The Bloomsbury Review - Jan-Feb, 2000

     A child dies, and lives are forever altered.  Not just those of the present generation, but into the next generation, and the next.  A person’s perspective changes.
     I know that as winter days go, this one glistens.  I know that the sun ignites flares on the blades of your skates, that the sky is cerulean, that silver dust sprays from the prow of your feet … I know that your figures are flawless, that you leap and land with weightless grace.
     But you see that I see almost none of this.  In these years since Anna died, your vantage point and mine have become misaligned.  My sights have dropped to a hair’s-breadth above the ground.  I gauge the ice to be only a fine cold line between exhilaration and peril.  I hover over its surface, magnifying figures in its cross-hatched crust, detecting beneath it black water that waits.
     The squeals of toddlers shatter my trance.  Their parents don’t even wrap them against the gouging wind.  I want to tell every mother and father what I learned from Anna: Life teeters on an edge as fine as the blade of a skate.  Be dutiful to your children.  Keep them warm.
     I temper my words.  But I’m shunned for even the most delicate warning.  The optimism of others terrifies me.  Is it I, alone, who knows death is just a cold breath away?
     Lillian Moats, in this fictionalized memoir of three generations, first crawls into the thoughts and fears of Christianna Pemberty, her grandmother, whose oldest child died of whooping cough.  In the next chapter, into the thoughts and fears of her mother, Lisbet.  Then, into her own.  She traces with exquisite  metaphor and sensitivity the dramatic onslaught of her mental illness.  She does it with compassion for the fragile yet unbreakable threads that weave through and around their three lives.  She lays no blame.
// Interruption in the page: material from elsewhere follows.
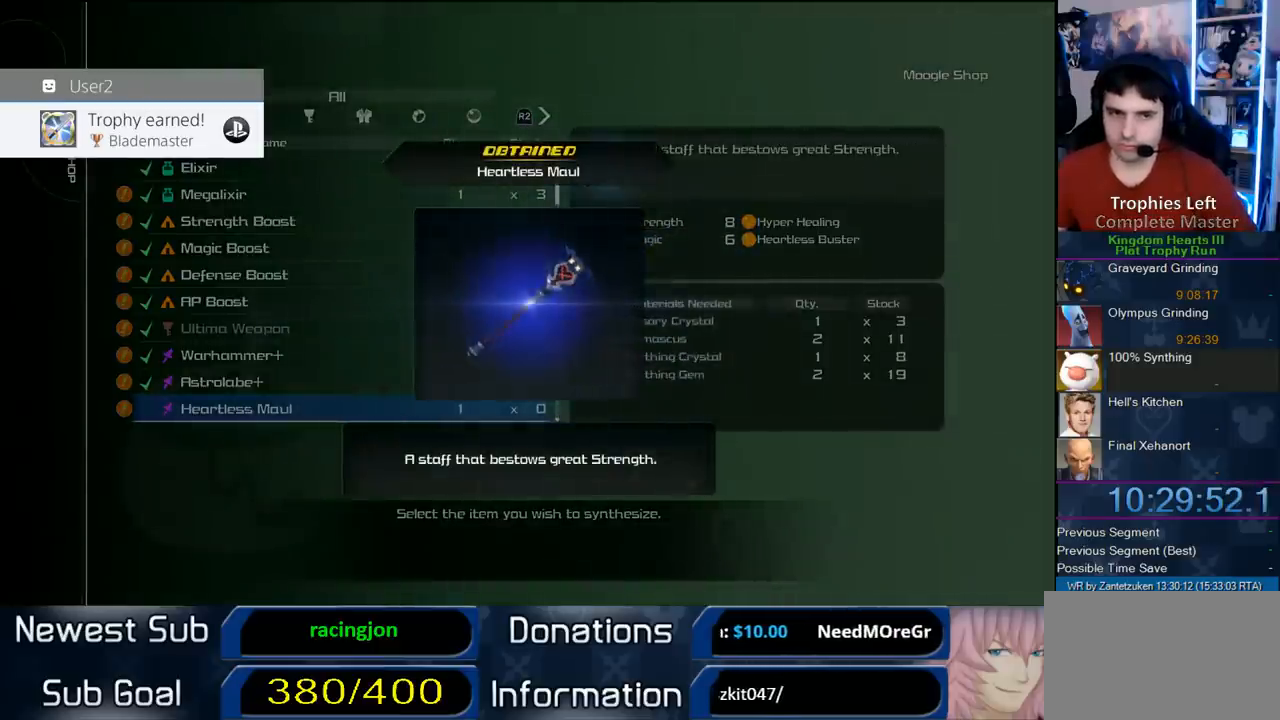
{"buttons": [], "left_stick": "center", "right_stick": "center", "events": [[33, "CIRCLE", "down"], [150, "CIRCLE", "up"], [217, "CIRCLE", "down"], [333, "CIRCLE", "up"], [400, "CIRCLE", "down"], [500, "CIRCLE", "up"]]}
     This is not the typical recovery narrative replete with self-absorbed sordid details, realization, and backhanded accusations.  This is a beautiful, brief book in which the reader is not told about the lives or complexes that “funneled” into her own, but rather is shown, subtly, how grief, guilt, and unassuageable fear can find and wind their way, unintentionally, through the psyches and emotions of three generations – maybe more.  Its genre, a novel written as if a journal.  Its pace, compelling.  Its images and descriptions, haunting.  Its story, human – the often unspoken but all-to-common tragedy of the death of a child, and its long reach.  Does Lillian Moats give us a way to look into the lives of our mothers and grandmothers, or fathers and grandfathers, and solve the mysteries of our lives, our foibles and successes?  Yes, I think so.  Does she offer us a rare and altered vantage point?  Yes, especially if we are willing to step softly, with empathy, into our ancestors’ biographies.
     Lillian Moats is a writer (a poet), an artist, and a filmmaker.  She is also a brave and generous woman.  Legacy of  Shadows is well worth the devotion of an afternoon or evening, curled up in your favorite chair or comfortable chaise.  Perhaps you have black-and-white family photos, in frilly gold frames or in an album with stiff black paper (and those little white corners).  Pull them out and place them nearby.